Green, of course, is hoping it will be easier and more relaxing to reach Brighton than it was when breaking the sound barrier on Nevada’s semi-arid Black Rock Desert. Even so, he knows that 60-mile journey will not be totally stress-free.
While the ten gallon fuel tank will hold enough petrol (normal unleaded from the pumps) to keep the furnace’s flames burning from capital to coast, the 18 gallon water tank will need filling up at least twice en route.
The outmoded tiller steering mechanism, though, will not prove an obstacle to a former fighter jet pilot. “My wife looks at it with great suspicion as the tiller is not quite as intuitive as a steering wheel, but given the choice, I’d have a tiller every day,” he confirmed. “It’s so easy – you just point the stick in the right direction and that’s where the car goes. Moreover, you don’t have all those extra linkages and racks that come with a steering wheel, so there’s less to go wrong. It gives you more space in the cockpit, too, which for a small car is ideal.”
On another positive note, the newly-acquired Stanley also has a good finishing record. The archives reveal it has started the hallowed Run nine times and completed the course on no fewer than seven of those occasions. On the downside, however, this will be its first outing since 1976.
If all does go to plan, the trip should not take too long as, for its period, the Ferrari-red painted 2+2 steamer is something of a prancing horse.

_EXERCISE TASKS_
1) Extract the passage on the steam car's trip to Brighton from "Green, of course, is" to "be totally stress-free.", copying it word for word.
2) Continue the article about the Stanley steam car's run to Brighton from the point where it ends.

_EXERCISE DATA_
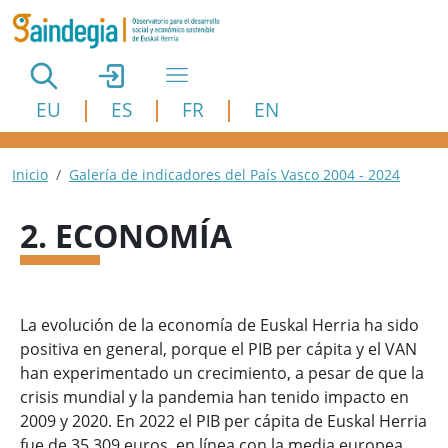
Pasar al contenido principal
EU
ES
FR
EN
Ruta de navegación
Inicio
Galería de indicadores del País Vasco 2004 - 2024
2. ECONOMÍA
La evolución de la economía de Euskal Herria ha sido
positiva en general, porque el PIB per cápita y el VAN
han experimentado un crecimiento, a pesar de que la
crisis mundial y la pandemia han tenido impacto en
2009 y 2020. En 2022 el PIB per cápita de Euskal Herria
fue de 35.309 euros, en línea con la media europea.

_TASK-BY-TASK ANSWERS_
1)
Green, of course, is hoping it will be easier and more relaxing to reach Brighton than it was when breaking the sound barrier on Nevada’s semi-arid Black Rock Desert. Even so, he knows that 60-mile journey will not be totally stress-free.

2)
“The top speed is actually staggering even to me,” admitted Green. “This is a very simple two-cylinder steam engine and yet, when it was new, it was capable of more than 50mph in short bursts. Extraordinary performance for a runabout road car of that era.”
Indeed, as the fastest man on Earth is also keen to point out, the Stanley brothers used an almost identical two-cylinder similar engine – although in a longer, lower, more streamlined body with a higher pressure boiler – to set a new land speed record in 1906.
Speeding down Daytona Beach in the Stanley Rocket, Fred Marriott was clocked at an incredible 127mph. It was the first, and only time, in history that a steam car has ever claimed the outright Land Speed Record – a record, of course, Green has now proudly held for more than 20 years.
Over the years, the fascination of the London to Brighton Veteran Car Run has attracted many land and water world speed record holders and Green will be following in the wheel tracks of others including Sir Malcolm Campbell, George Eyston, Kaye Don and Richard Noble.